To-do item: Give again, word for word, every line below from the one that has "HK.00.05.1.4057" through the one that has "t în sprijinul", both included, and no others.

Record set:

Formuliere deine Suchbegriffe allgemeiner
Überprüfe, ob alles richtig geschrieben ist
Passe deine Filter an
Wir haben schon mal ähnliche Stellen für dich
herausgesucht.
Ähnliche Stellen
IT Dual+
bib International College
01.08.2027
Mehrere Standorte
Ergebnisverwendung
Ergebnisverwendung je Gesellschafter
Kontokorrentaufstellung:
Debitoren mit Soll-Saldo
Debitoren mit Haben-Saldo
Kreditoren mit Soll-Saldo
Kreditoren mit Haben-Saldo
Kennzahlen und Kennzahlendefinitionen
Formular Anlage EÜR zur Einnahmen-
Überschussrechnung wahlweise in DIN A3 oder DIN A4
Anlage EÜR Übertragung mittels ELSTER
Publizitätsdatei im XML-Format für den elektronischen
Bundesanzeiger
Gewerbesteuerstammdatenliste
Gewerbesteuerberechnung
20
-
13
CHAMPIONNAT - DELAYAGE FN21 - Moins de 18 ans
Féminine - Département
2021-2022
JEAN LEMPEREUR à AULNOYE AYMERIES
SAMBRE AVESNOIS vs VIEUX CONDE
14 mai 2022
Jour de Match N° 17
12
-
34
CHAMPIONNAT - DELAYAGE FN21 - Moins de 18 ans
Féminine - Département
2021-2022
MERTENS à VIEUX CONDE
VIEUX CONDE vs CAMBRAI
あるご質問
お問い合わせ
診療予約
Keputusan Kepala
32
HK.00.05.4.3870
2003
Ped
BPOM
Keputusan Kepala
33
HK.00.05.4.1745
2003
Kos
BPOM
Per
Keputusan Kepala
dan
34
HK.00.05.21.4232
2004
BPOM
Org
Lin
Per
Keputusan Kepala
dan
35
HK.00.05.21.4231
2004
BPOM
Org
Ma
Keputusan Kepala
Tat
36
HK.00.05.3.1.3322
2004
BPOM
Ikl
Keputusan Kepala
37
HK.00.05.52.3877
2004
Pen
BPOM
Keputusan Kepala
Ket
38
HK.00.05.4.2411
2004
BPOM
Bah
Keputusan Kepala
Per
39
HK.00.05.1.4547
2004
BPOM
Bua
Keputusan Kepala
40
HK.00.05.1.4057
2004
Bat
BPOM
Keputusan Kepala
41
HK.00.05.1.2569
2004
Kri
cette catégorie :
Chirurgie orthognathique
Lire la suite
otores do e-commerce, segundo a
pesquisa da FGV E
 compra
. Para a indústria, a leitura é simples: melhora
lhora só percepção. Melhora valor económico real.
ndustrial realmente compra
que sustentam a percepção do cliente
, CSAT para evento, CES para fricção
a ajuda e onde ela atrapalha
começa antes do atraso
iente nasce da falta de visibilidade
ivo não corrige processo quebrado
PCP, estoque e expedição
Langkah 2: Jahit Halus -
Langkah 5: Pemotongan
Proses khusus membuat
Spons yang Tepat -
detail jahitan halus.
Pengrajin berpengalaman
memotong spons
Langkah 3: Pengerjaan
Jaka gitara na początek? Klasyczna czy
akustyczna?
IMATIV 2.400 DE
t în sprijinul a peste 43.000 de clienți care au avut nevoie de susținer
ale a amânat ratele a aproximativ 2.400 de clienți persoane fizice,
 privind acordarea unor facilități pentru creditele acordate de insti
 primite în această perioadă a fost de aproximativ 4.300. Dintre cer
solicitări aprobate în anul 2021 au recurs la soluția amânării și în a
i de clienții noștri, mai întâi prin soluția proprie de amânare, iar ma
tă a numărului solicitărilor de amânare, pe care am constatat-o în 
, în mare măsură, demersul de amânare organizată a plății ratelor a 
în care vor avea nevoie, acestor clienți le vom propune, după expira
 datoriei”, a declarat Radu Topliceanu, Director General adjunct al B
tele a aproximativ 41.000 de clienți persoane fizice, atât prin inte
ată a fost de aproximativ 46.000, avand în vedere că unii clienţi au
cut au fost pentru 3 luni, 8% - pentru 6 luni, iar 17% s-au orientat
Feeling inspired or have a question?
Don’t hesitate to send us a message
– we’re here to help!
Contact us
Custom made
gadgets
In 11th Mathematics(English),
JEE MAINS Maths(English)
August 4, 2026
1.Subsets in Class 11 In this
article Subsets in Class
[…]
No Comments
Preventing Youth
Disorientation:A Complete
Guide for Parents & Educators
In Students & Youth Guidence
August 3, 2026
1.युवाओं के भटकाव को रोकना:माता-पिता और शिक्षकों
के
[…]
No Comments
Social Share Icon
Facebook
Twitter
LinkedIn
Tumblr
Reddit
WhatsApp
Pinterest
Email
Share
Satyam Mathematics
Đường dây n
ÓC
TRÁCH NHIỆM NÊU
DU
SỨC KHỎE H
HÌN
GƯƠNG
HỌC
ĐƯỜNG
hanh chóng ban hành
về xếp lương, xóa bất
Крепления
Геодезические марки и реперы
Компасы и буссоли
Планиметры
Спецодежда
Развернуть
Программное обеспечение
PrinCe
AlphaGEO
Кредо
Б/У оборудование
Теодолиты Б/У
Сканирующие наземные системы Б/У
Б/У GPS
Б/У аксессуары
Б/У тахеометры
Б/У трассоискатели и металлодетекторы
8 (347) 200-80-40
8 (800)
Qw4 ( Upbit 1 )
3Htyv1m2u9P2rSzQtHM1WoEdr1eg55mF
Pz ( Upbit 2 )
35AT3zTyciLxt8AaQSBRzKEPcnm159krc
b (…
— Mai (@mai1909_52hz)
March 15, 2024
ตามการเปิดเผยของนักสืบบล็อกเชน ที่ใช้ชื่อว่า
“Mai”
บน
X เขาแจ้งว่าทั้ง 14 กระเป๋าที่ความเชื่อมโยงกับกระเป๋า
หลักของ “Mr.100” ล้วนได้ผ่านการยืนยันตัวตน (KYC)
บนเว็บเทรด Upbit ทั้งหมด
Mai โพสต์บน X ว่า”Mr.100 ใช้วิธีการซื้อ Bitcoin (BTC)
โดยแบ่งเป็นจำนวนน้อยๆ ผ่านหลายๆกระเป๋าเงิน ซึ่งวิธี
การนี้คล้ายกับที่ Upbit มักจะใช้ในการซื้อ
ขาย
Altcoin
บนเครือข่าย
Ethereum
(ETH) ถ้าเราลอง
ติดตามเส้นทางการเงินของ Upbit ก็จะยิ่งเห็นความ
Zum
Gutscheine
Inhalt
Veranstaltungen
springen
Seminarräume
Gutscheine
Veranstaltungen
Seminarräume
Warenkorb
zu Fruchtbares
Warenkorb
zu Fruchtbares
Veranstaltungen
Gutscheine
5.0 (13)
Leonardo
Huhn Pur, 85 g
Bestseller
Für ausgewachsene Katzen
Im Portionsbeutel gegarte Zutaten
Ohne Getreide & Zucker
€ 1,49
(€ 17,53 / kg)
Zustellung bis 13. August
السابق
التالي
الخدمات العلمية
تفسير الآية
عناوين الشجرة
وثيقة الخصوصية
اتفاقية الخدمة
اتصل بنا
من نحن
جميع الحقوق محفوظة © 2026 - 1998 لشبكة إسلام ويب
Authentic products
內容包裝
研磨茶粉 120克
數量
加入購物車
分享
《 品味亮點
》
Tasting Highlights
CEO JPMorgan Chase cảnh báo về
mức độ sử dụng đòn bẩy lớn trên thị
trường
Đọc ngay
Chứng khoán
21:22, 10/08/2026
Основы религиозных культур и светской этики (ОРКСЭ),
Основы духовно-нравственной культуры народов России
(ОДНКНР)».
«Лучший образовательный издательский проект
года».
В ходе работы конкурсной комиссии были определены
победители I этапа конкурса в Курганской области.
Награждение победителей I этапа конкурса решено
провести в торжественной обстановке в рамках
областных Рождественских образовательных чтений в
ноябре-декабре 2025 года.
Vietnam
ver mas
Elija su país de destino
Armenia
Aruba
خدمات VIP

Written answer:
HK.00.05.1.4057
2004
Bat
BPOM
Keputusan Kepala
41
HK.00.05.1.2569
2004
Kri
cette catégorie :
Chirurgie orthognathique
Lire la suite
otores do e-commerce, segundo a
pesquisa da FGV E
 compra
. Para a indústria, a leitura é simples: melhora
lhora só percepção. Melhora valor económico real.
ndustrial realmente compra
que sustentam a percepção do cliente
, CSAT para evento, CES para fricção
a ajuda e onde ela atrapalha
começa antes do atraso
iente nasce da falta de visibilidade
ivo não corrige processo quebrado
PCP, estoque e expedição
Langkah 2: Jahit Halus -
Langkah 5: Pemotongan
Proses khusus membuat
Spons yang Tepat -
detail jahitan halus.
Pengrajin berpengalaman
memotong spons
Langkah 3: Pengerjaan
Jaka gitara na początek? Klasyczna czy
akustyczna?
IMATIV 2.400 DE
t în sprijinul a peste 43.000 de clienți care au avut nevoie de susținer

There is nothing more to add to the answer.